Я упомянул о Ларочке Таровитовой – прехорошенькой блондинке, которая была старше нас на год или два, потому что в годы оккупации не училась. Я Толю к ней ревновал – мне было обидно, что они обмениваются между собой какими-то непонятными мне шутками и многозначительными взглядами… Всё же вместе с ним как-то раз побывал у неё на Шатиловке, в одноэтажном домике, где жила вся семья Таровитовых. В те десять – пятнадцать минут, пока Лара переодевалась, чтобы куда-то с нами идти, я обратил внимание на большое количество книг в квартире. Это как-то не вязалось с образом миленькой простушки Лары. Подойдя к этажерке, взял с полки одну книжку, раскрыл её … и мне в глаза бросилась владельческая надпись на форзаце: «Из книг М. Гимпелевич». Беру другую, третью, четвёртую книжку – та же надпись! Не могу передать, какое чувство меня охватило: Мария Михайловна Гимпелевич была, ещё с ленинградских лет жизни нашей семьи, близкой приятельницей моих родителей. По специальности редактор, квалифицированный издательский работник, «тётя Маруся» (как мы с сестрой её называли), имела огромную домашнюю библиотеку. Перед войной она тоже жила уже в Харькове, занимая, вместе с матерью и младшим братом-студентом, маленькую квартирку в каком-то вузовском общежитии на Шатиловке, находившемся совсем недалеко от дома Таровитовых. Позже, во время войны, брат тёти Маруси погиб на фронте, и она с мамой вернулась из эвакуации не в Харьков, а в Москву, где возглавила сектор художественной литературы ОГИЗа (Всесоюзного объединения государственных издательств) в Орликовом переулке, недалеко от «Красных ворот». Папа летом 1946 года долгое время был в Москве в командировке, я приехал к нему, и мы вместе с ним посетили тётю Марусю и её старенькую маму в их крошечной фанерной комнатке, которую им выделили в недостроенном здании, помещавшемся во дворе издательства – там же, в Орликовом. Это были типичные «пеналы», подобные тем, которые описали Ильф и Петров в своих «12-ти стульях». Вдоль единственной кирпичной стены тёти-Марусиной конурки тянулись полки, сплошь заставленные книгами. Она объяснила, что ей по должности разрешено получать по экземпляру любой книги, выходящей в издательствах объединения…
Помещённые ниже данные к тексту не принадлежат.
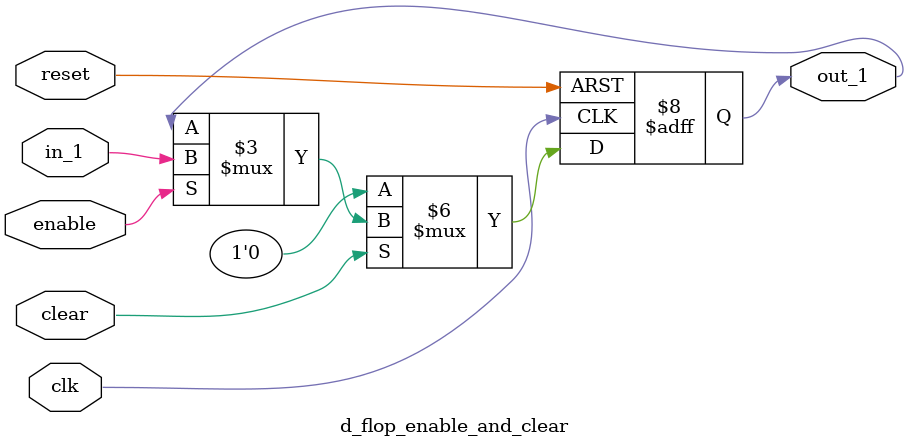
<source format=v>
/*
 * d_flop_enable_and_clear example
 *      a d-flop passes through in_1 on a pos-edge of the clock
 *      when pos-edge of reset is triggered, the output resets to low regardless of previous input
 */

module d_flop_enable_and_clear (clk,
                                reset,
                                in_1,
                                enable,
                                clear,
                                out_1);
		
		/* ----------- Port definition ----------- */
		input clk;
		input reset;
		input in_1;
		input enable;
		input clear;
		
		output out_1;
		reg  out_1;
		
		/* ----------- Wires ----------- */
		
		
		/* ----------- Design Implementation  ----------- */
		always @(posedge clk or posedge reset)
		begin
				if (reset)
				// if reset is on pos_edge give low
						out_1 <= 1'b0;
				else if (clear == 1'b0)
				// if clear is high then give low
						out_1 <= 1'b0;
				else if (enable)
				// if enabled then pass-through input
						out_1 <= in_1;
				
				
		end
		
		
endmodule

</source>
Как раз перед самой войной я, пристрастившись к чтению, был усердным читателем личной библиотеки Марии Михайловны в Харькове. Почему-то больше других запомнилась историко-фантастическая повесть харьковского писателя Владимира Владко «Потомки скифов»… Словом, увидав теперь, в свои 16 лет, принадлежащие ей книги, я сразу понял их происхождение. Как и все, Маруся с мамой, спасаясь от оккупации, бежали куда глаза глядят, мебель, вещи, книги – всё бросили… Хорошо было известно, что многие из оставшихся перенесли чужое добро в свои квартиры…
Я ничего не сказал Толе (кажется, он не знает об этом и до сих пор), но от своих родителей скрывать не стал. Они велели написать тёте Марусе. Ответ скоро пришёл: «У меня (писала М. М. Гимпелевич) так много книг, что и ставить-то их некуда… Так что пусть всё остаётся, как есть».
(Примерно тогда – или чуть раньше – по просьбе этой своей подруги родители приняли в нашем доме её сестру Анну Михайловну с дочерью Люсей – девочкой лет восьми. Они приехали откуда-то с Востока, где бедствовали в эвакуации. Родители помогли Ане Гимпелевич устроиться га работу, вскоре та получила комнату… Дальнейшей их судьбы не знаю. Будь сёстры Гимпелевич практичнее, внимательнее к материальной стороне жизни, к собственности, - они бы хоть поинтересовались, что ещё, кроме книг, перетащили к себе мародёры (это слово так не вяжется с кукольным личиком Лары… Но мародёрством занимались отнюдь не дьяволы, а вполне обычные люди…).